### REQUIREMENT
The expected output is exactly the lines below, starting at the line with "035/2020) | | | | | |" and ending at the line with "impairment [reversible/irreversible] |", both included; no other line belongs in it.

### EXTRACTED DATA

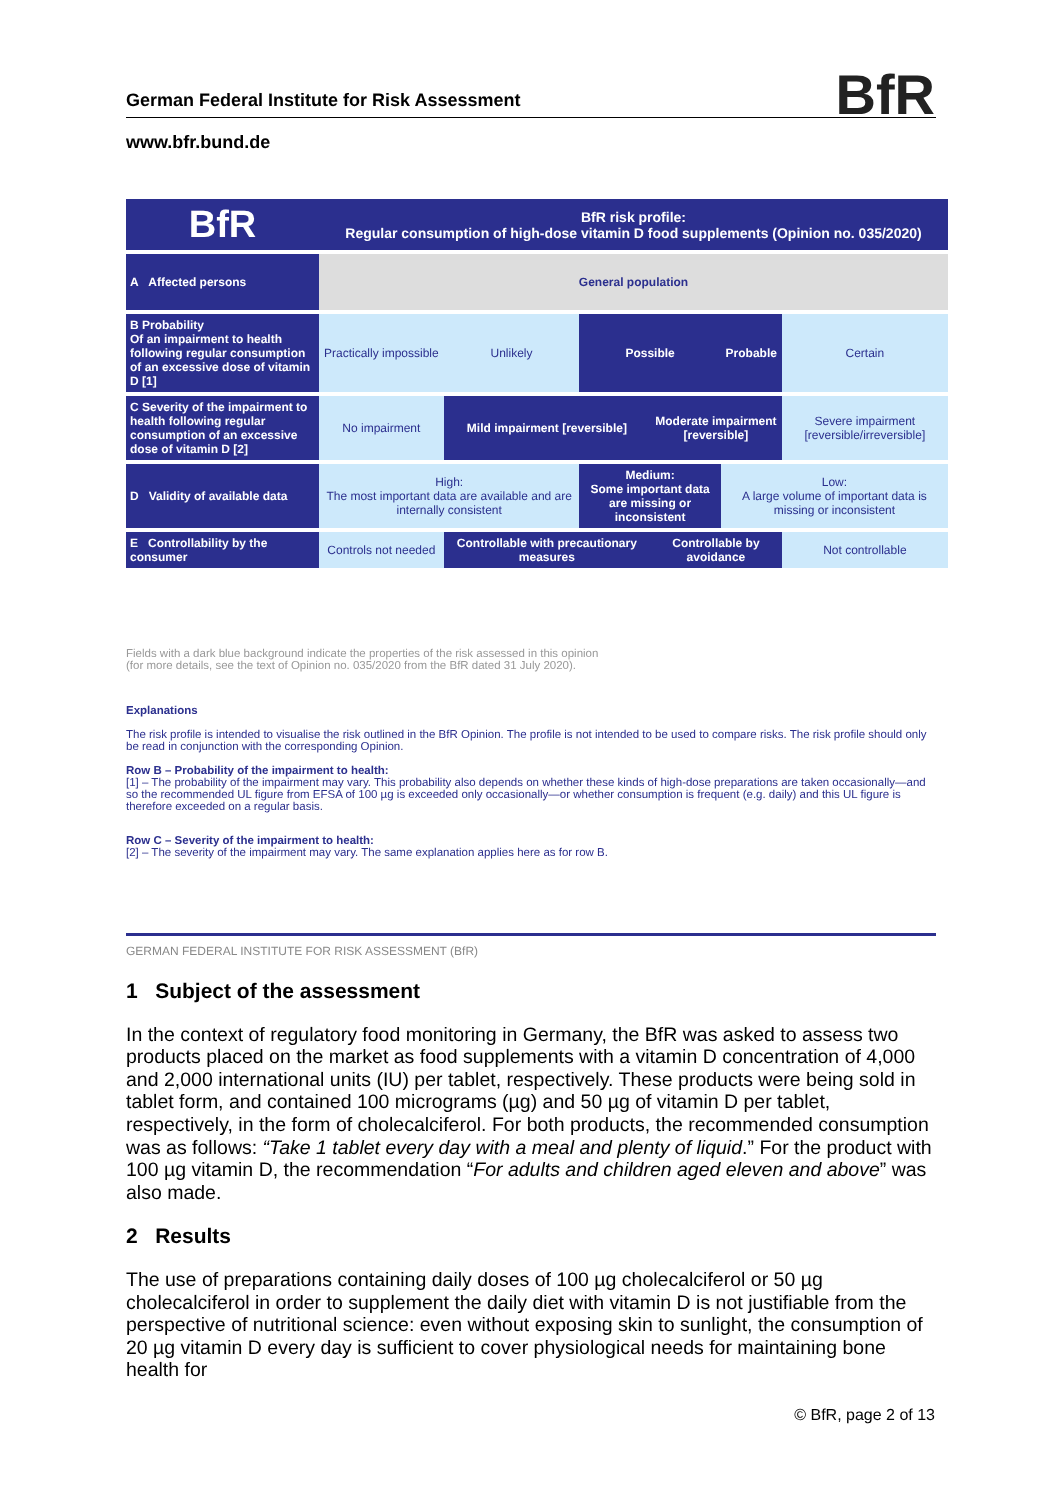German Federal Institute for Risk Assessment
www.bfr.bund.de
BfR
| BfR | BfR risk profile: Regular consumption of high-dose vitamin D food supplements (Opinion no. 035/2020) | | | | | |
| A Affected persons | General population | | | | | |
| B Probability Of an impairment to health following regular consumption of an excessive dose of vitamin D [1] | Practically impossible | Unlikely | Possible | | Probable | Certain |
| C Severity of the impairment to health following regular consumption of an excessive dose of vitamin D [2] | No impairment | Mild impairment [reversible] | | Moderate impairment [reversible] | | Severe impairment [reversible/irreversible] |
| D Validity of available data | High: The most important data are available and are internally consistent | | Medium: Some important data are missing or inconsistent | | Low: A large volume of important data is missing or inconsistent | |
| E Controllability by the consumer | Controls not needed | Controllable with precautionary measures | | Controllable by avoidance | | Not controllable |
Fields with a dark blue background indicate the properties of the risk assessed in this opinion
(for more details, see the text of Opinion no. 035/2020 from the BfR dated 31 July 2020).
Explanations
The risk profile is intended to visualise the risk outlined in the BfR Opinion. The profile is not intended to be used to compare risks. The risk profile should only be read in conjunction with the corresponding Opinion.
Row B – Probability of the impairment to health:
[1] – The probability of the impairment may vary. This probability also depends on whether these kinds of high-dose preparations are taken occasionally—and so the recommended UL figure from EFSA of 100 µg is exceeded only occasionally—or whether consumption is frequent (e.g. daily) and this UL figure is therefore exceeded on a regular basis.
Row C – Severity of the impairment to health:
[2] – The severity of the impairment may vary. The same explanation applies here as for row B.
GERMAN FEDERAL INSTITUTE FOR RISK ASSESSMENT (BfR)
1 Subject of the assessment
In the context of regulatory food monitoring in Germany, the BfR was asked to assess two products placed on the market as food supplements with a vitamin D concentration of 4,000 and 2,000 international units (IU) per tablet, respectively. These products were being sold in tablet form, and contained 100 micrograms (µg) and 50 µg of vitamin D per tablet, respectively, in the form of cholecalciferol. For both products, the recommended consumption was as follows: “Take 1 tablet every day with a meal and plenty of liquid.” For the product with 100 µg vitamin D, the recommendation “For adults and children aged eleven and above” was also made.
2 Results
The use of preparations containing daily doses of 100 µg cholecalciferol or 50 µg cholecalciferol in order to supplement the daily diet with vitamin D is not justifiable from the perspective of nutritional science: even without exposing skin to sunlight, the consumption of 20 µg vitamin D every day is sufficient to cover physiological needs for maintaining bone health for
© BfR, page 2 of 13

### OUTPUT FOR THIS EXERCISE
| BfR | BfR risk profile: Regular consumption of high-dose vitamin D food supplements (Opinion no. 035/2020) | | | | | |
| A Affected persons | General population | | | | | |
| B Probability Of an impairment to health following regular consumption of an excessive dose of vitamin D [1] | Practically impossible | Unlikely | Possible | | Probable | Certain |
| C Severity of the impairment to health following regular consumption of an excessive dose of vitamin D [2] | No impairment | Mild impairment [reversible] | | Moderate impairment [reversible] | | Severe impairment [reversible/irreversible] |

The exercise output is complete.